Please extract every one of the lines below, reproducing each field name and value character for character and in the same order.

--- begin ---

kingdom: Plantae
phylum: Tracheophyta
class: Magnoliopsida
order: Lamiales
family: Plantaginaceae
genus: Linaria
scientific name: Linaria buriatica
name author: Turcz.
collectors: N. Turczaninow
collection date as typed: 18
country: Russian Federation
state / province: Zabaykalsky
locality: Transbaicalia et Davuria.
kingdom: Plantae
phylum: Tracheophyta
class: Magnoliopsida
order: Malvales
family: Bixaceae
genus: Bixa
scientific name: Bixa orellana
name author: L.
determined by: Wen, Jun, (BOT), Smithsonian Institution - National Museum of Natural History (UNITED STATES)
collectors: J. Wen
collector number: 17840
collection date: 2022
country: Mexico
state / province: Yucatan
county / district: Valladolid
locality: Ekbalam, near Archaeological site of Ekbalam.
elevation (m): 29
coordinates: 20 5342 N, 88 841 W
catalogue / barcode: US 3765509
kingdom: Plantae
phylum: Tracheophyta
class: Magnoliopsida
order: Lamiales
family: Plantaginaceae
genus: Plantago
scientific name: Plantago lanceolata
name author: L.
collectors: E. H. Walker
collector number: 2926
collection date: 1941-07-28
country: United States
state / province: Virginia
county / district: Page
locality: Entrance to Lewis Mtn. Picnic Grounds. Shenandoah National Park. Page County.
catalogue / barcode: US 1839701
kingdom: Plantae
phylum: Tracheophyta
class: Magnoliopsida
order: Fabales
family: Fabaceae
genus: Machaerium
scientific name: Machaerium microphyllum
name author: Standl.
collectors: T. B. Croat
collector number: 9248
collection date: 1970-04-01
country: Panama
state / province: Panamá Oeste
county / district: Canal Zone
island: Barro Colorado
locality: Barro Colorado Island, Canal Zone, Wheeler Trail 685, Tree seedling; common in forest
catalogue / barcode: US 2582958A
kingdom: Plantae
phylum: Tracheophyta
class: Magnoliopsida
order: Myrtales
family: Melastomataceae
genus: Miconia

--- end ---

ANSWER TO THIS TASK
kingdom: Plantae
phylum: Tracheophyta
class: Magnoliopsida
order: Lamiales
family: Plantaginaceae
genus: Linaria
scientific name: Linaria buriatica
name author: Turcz.
collectors: N. Turczaninow
collection date as typed: 18
country: Russian Federation
state / province: Zabaykalsky
locality: Transbaicalia et Davuria.
kingdom: Plantae
phylum: Tracheophyta
class: Magnoliopsida
order: Malvales
family: Bixaceae
genus: Bixa
scientific name: Bixa orellana
name author: L.
determined by: Wen, Jun, (BOT), Smithsonian Institution - National Museum of Natural History (UNITED STATES)
collectors: J. Wen
collector number: 17840
collection date: 2022
country: Mexico
state / province: Yucatan
county / district: Valladolid
locality: Ekbalam, near Archaeological site of Ekbalam.
elevation (m): 29
coordinates: 20 5342 N, 88 841 W
catalogue / barcode: US 3765509
kingdom: Plantae
phylum: Tracheophyta
class: Magnoliopsida
order: Lamiales
family: Plantaginaceae
genus: Plantago
scientific name: Plantago lanceolata
name author: L.
collectors: E. H. Walker
collector number: 2926
collection date: 1941-07-28
country: United States
state / province: Virginia
county / district: Page
locality: Entrance to Lewis Mtn. Picnic Grounds. Shenandoah National Park. Page County.
catalogue / barcode: US 1839701
kingdom: Plantae
phylum: Tracheophyta
class: Magnoliopsida
order: Fabales
family: Fabaceae
genus: Machaerium
scientific name: Machaerium microphyllum
name author: Standl.
collectors: T. B. Croat
collector number: 9248
collection date: 1970-04-01
country: Panama
state / province: Panamá Oeste
county / district: Canal Zone
island: Barro Colorado
locality: Barro Colorado Island, Canal Zone, Wheeler Trail 685, Tree seedling; common in forest
catalogue / barcode: US 2582958A
kingdom: Plantae
phylum: Tracheophyta
class: Magnoliopsida
order: Myrtales
family: Melastomataceae
genus: Miconia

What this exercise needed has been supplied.